> [PROVIDED MATERIAL]

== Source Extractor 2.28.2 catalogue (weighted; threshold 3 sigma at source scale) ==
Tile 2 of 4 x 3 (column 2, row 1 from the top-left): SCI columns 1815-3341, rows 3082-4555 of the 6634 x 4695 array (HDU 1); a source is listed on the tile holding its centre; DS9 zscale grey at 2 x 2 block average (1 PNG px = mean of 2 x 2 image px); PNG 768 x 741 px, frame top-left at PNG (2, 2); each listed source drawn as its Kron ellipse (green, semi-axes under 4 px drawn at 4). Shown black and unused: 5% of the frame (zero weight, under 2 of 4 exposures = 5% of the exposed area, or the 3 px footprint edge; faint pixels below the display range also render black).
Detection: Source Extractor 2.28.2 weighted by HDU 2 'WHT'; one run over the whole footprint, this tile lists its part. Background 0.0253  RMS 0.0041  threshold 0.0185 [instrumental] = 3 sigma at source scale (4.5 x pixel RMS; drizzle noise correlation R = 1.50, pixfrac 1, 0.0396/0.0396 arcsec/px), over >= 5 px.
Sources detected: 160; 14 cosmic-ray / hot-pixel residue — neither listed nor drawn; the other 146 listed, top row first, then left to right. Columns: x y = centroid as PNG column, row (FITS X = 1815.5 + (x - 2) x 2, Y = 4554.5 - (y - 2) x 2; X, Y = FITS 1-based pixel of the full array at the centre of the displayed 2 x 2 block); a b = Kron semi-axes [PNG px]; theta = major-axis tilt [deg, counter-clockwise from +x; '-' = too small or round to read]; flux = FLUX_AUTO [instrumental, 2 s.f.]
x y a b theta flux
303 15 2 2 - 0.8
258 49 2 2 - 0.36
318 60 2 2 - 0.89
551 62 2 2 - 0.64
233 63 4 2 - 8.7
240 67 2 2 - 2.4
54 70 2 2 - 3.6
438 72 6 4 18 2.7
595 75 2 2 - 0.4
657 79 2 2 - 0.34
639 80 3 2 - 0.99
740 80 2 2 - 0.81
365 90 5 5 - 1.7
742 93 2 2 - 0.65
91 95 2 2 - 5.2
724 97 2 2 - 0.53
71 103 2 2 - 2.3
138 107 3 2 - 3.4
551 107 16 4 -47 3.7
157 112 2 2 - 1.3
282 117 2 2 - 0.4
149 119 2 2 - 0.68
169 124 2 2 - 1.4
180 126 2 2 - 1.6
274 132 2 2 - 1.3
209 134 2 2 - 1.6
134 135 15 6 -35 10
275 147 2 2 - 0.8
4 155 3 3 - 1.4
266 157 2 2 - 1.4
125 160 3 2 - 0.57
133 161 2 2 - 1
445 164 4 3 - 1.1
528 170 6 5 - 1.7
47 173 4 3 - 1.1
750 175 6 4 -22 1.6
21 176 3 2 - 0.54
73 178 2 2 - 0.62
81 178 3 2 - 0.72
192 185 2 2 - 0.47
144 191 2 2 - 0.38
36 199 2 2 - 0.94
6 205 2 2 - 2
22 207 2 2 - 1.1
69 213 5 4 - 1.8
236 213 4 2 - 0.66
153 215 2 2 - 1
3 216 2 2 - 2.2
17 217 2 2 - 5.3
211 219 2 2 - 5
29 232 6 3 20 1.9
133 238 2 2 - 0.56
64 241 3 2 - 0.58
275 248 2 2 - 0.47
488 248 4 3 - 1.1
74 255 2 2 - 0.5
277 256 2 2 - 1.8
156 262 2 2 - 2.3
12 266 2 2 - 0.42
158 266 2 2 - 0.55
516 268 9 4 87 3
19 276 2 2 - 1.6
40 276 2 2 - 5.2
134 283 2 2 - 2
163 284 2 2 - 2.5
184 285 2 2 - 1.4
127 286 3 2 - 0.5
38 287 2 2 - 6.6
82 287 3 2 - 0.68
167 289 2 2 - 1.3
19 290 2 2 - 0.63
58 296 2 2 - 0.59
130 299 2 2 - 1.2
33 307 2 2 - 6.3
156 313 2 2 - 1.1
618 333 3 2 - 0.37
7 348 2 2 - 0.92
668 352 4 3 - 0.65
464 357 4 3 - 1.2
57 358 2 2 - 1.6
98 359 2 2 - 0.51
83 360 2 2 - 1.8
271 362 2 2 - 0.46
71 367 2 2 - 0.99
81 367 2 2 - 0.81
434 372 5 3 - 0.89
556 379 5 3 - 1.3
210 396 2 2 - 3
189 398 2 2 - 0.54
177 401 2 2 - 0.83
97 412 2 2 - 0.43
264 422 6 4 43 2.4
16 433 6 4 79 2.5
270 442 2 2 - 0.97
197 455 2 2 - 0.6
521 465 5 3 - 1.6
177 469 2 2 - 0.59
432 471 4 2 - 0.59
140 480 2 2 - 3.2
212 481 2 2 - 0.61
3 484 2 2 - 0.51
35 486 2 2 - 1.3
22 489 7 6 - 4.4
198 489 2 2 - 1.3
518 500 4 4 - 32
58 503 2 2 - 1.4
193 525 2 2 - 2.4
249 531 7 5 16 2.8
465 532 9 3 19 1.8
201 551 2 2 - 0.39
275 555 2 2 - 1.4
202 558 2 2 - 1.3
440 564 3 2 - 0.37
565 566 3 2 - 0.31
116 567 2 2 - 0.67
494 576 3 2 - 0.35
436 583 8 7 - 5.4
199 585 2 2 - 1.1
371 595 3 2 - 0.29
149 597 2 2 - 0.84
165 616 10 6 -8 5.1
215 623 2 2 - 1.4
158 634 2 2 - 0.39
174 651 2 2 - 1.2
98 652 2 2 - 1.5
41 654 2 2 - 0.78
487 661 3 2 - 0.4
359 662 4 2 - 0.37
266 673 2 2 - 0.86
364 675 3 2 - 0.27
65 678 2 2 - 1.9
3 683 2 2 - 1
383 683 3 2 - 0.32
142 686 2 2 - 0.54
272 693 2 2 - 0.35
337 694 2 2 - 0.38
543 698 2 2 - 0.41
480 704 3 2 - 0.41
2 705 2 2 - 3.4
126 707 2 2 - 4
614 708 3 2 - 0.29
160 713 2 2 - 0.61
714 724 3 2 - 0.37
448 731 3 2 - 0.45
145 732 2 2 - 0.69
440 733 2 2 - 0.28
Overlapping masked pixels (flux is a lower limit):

> [WHAT YOU HAVE TO DO] Turn all of the lines above into a numbered list, leaving out any blank ones.

> [RESULT FOR THIS TASK]
1. == Source Extractor 2.28.2 catalogue (weighted; threshold 3 sigma at source scale) ==
2. Tile 2 of 4 x 3 (column 2, row 1 from the top-left): SCI columns 1815-3341, rows 3082-4555 of the 6634 x 4695 array (HDU 1); a source is listed on the tile holding its centre; DS9 zscale grey at 2 x 2 block average (1 PNG px = mean of 2 x 2 image px); PNG 768 x 741 px, frame top-left at PNG (2, 2); each listed source drawn as its Kron ellipse (green, semi-axes under 4 px drawn at 4). Shown black and unused: 5% of the frame (zero weight, under 2 of 4 exposures = 5% of the exposed area, or the 3 px footprint edge; faint pixels below the display range also render black).
3. Detection: Source Extractor 2.28.2 weighted by HDU 2 'WHT'; one run over the whole footprint, this tile lists its part. Background 0.0253  RMS 0.0041  threshold 0.0185 [instrumental] = 3 sigma at source scale (4.5 x pixel RMS; drizzle noise correlation R = 1.50, pixfrac 1, 0.0396/0.0396 arcsec/px), over >= 5 px.
4. Sources detected: 160; 14 cosmic-ray / hot-pixel residue — neither listed nor drawn; the other 146 listed, top row first, then left to right. Columns: x y = centroid as PNG column, row (FITS X = 1815.5 + (x - 2) x 2, Y = 4554.5 - (y - 2) x 2; X, Y = FITS 1-based pixel of the full array at the centre of the displayed 2 x 2 block); a b = Kron semi-axes [PNG px]; theta = major-axis tilt [deg, counter-clockwise from +x; '-' = too small or round to read]; flux = FLUX_AUTO [instrumental, 2 s.f.]
5. x y a b theta flux
6. 303 15 2 2 - 0.8
7. 258 49 2 2 - 0.36
8. 318 60 2 2 - 0.89
9. 551 62 2 2 - 0.64
10. 233 63 4 2 - 8.7
11. 240 67 2 2 - 2.4
12. 54 70 2 2 - 3.6
13. 438 72 6 4 18 2.7
14. 595 75 2 2 - 0.4
15. 657 79 2 2 - 0.34
16. 639 80 3 2 - 0.99
17. 740 80 2 2 - 0.81
18. 365 90 5 5 - 1.7
19. 742 93 2 2 - 0.65
20. 91 95 2 2 - 5.2
21. 724 97 2 2 - 0.53
22. 71 103 2 2 - 2.3
23. 138 107 3 2 - 3.4
24. 551 107 16 4 -47 3.7
25. 157 112 2 2 - 1.3
26. 282 117 2 2 - 0.4
27. 149 119 2 2 - 0.68
28. 169 124 2 2 - 1.4
29. 180 126 2 2 - 1.6
30. 274 132 2 2 - 1.3
31. 209 134 2 2 - 1.6
32. 134 135 15 6 -35 10
33. 275 147 2 2 - 0.8
34. 4 155 3 3 - 1.4
35. 266 157 2 2 - 1.4
36. 125 160 3 2 - 0.57
37. 133 161 2 2 - 1
38. 445 164 4 3 - 1.1
39. 528 170 6 5 - 1.7
40. 47 173 4 3 - 1.1
41. 750 175 6 4 -22 1.6
42. 21 176 3 2 - 0.54
43. 73 178 2 2 - 0.62
44. 81 178 3 2 - 0.72
45. 192 185 2 2 - 0.47
46. 144 191 2 2 - 0.38
47. 36 199 2 2 - 0.94
48. 6 205 2 2 - 2
49. 22 207 2 2 - 1.1
50. 69 213 5 4 - 1.8
51. 236 213 4 2 - 0.66
52. 153 215 2 2 - 1
53. 3 216 2 2 - 2.2
54. 17 217 2 2 - 5.3
55. 211 219 2 2 - 5
56. 29 232 6 3 20 1.9
57. 133 238 2 2 - 0.56
58. 64 241 3 2 - 0.58
59. 275 248 2 2 - 0.47
60. 488 248 4 3 - 1.1
61. 74 255 2 2 - 0.5
62. 277 256 2 2 - 1.8
63. 156 262 2 2 - 2.3
64. 12 266 2 2 - 0.42
65. 158 266 2 2 - 0.55
66. 516 268 9 4 87 3
67. 19 276 2 2 - 1.6
68. 40 276 2 2 - 5.2
69. 134 283 2 2 - 2
70. 163 284 2 2 - 2.5
71. 184 285 2 2 - 1.4
72. 127 286 3 2 - 0.5
73. 38 287 2 2 - 6.6
74. 82 287 3 2 - 0.68
75. 167 289 2 2 - 1.3
76. 19 290 2 2 - 0.63
77. 58 296 2 2 - 0.59
78. 130 299 2 2 - 1.2
79. 33 307 2 2 - 6.3
80. 156 313 2 2 - 1.1
81. 618 333 3 2 - 0.37
82. 7 348 2 2 - 0.92
83. 668 352 4 3 - 0.65
84. 464 357 4 3 - 1.2
85. 57 358 2 2 - 1.6
86. 98 359 2 2 - 0.51
87. 83 360 2 2 - 1.8
88. 271 362 2 2 - 0.46
89. 71 367 2 2 - 0.99
90. 81 367 2 2 - 0.81
91. 434 372 5 3 - 0.89
92. 556 379 5 3 - 1.3
93. 210 396 2 2 - 3
94. 189 398 2 2 - 0.54
95. 177 401 2 2 - 0.83
96. 97 412 2 2 - 0.43
97. 264 422 6 4 43 2.4
98. 16 433 6 4 79 2.5
99. 270 442 2 2 - 0.97
100. 197 455 2 2 - 0.6
101. 521 465 5 3 - 1.6
102. 177 469 2 2 - 0.59
103. 432 471 4 2 - 0.59
104. 140 480 2 2 - 3.2
105. 212 481 2 2 - 0.61
106. 3 484 2 2 - 0.51
107. 35 486 2 2 - 1.3
108. 22 489 7 6 - 4.4
109. 198 489 2 2 - 1.3
110. 518 500 4 4 - 32
111. 58 503 2 2 - 1.4
112. 193 525 2 2 - 2.4
113. 249 531 7 5 16 2.8
114. 465 532 9 3 19 1.8
115. 201 551 2 2 - 0.39
116. 275 555 2 2 - 1.4
117. 202 558 2 2 - 1.3
118. 440 564 3 2 - 0.37
119. 565 566 3 2 - 0.31
120. 116 567 2 2 - 0.67
121. 494 576 3 2 - 0.35
122. 436 583 8 7 - 5.4
123. 199 585 2 2 - 1.1
124. 371 595 3 2 - 0.29
125. 149 597 2 2 - 0.84
126. 165 616 10 6 -8 5.1
127. 215 623 2 2 - 1.4
128. 158 634 2 2 - 0.39
129. 174 651 2 2 - 1.2
130. 98 652 2 2 - 1.5
131. 41 654 2 2 - 0.78
132. 487 661 3 2 - 0.4
133. 359 662 4 2 - 0.37
134. 266 673 2 2 - 0.86
135. 364 675 3 2 - 0.27
136. 65 678 2 2 - 1.9
137. 3 683 2 2 - 1
138. 383 683 3 2 - 0.32
139. 142 686 2 2 - 0.54
140. 272 693 2 2 - 0.35
141. 337 694 2 2 - 0.38
142. 543 698 2 2 - 0.41
143. 480 704 3 2 - 0.41
144. 2 705 2 2 - 3.4
145. 126 707 2 2 - 4
146. 614 708 3 2 - 0.29
147. 160 713 2 2 - 0.61
148. 714 724 3 2 - 0.37
149. 448 731 3 2 - 0.45
150. 145 732 2 2 - 0.69
151. 440 733 2 2 - 0.28
152. Overlapping masked pixels (flux is a lower limit):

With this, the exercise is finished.